In our own post-mortem we came up with 10 factors: 
  1. Social isolation, there was really nobody there he would be comfortable with, no other cognitively limited adults.
  2. There was no coaching, no support, no communication channels. It was an unsupported job.
  3. He had no concept of “giving notice”, wasn’t aware that was something one did.
  4. A special needs friend he admires spoke fondly of his (much less appealing, more difficult) job in food services at a sports center and advised #1 to apply.
  5. He was unhappy at not getting “time off for state fair”
  6. He was bored, the job wasn’t exciting any more, wanted to do more interesting things
  7. The holiday took him away from his routine. His memory is odd; after 3 days things seem less familiar. We needed to drive by his work on our return and anticipate reentry problems.
  8. The commute was hard and the novelty of going by bus had worn off.
  9. He has unrealistic work expectations (dream meme scam)
  10. He has a history of quitting sports teams after about 2-3 months, this fits a trend.

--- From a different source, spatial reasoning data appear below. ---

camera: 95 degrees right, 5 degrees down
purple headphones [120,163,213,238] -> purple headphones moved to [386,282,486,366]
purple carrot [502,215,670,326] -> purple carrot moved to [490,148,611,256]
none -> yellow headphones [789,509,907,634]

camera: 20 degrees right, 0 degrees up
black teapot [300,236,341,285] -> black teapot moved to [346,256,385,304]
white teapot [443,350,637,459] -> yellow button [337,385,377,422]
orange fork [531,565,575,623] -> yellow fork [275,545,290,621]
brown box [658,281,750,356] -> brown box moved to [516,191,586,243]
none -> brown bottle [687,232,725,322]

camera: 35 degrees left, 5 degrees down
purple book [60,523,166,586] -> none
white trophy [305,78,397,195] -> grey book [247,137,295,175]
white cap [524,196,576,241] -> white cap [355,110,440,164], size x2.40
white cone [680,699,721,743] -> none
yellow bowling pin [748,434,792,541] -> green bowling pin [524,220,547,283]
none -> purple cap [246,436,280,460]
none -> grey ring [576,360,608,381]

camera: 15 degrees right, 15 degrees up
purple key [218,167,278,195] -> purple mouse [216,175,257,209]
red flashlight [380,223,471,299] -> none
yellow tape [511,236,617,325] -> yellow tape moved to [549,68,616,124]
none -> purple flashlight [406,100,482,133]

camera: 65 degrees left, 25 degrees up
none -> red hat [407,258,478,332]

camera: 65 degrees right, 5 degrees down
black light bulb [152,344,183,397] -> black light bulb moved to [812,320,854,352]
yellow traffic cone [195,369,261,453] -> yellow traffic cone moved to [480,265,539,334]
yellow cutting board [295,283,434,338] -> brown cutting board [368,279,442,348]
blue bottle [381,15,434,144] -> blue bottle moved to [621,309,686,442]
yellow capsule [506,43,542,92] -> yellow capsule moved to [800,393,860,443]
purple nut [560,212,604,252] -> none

I think it all adds up to he got the job prematurely; he’s not ready for unsupervised and unsupported work. Maybe in 4-5 years he could do this work reliably and appreciate it, but he’s not there yet.

Now we have to twist his arm to get him back to his transition program (two years left). He now has no screen time at all before 5pm, so life at home is reading, bicycling, sleeping, and chores. That should make his screen heavy transition program time more appealing.

The dream job scam - schools are doing us no favors

Sometime in the past decade or two US schools were infected with a “you can do what you dream” meme.

This made some sense for cohorts oppressed by poverty and racism. It makes less sense for privileged whites where employment is constrained more by native abilities than environmental constraints. It makes no sense at all for the special needs cognitively disabled population. In fact, it’s malignant.

Throughout his school life #1’s IEP’s featured his “dream job”. Often this was K-9 training officer.  A job he did not have a snowball in hell chance of getting. My childhood dream job was to be an astronaut — that was way more feasible, at least before the Challenger disaster.

The reality for kids like #1, particularly given the current American fad for mainstreamed and relatively unsupported employment, is that he’ll  either be unemployed or do boring and unpleasant work cleaning, serving food, or, ideally, working in a (non-Amazon) warehouse. The “Do what you dream” scam just makes reality more disappointing. 

This isn’t so different, of course, from what work is like for the majority of Americans. I wonder how much alleged millennial work unhappiness has to do with the You can Dream meme.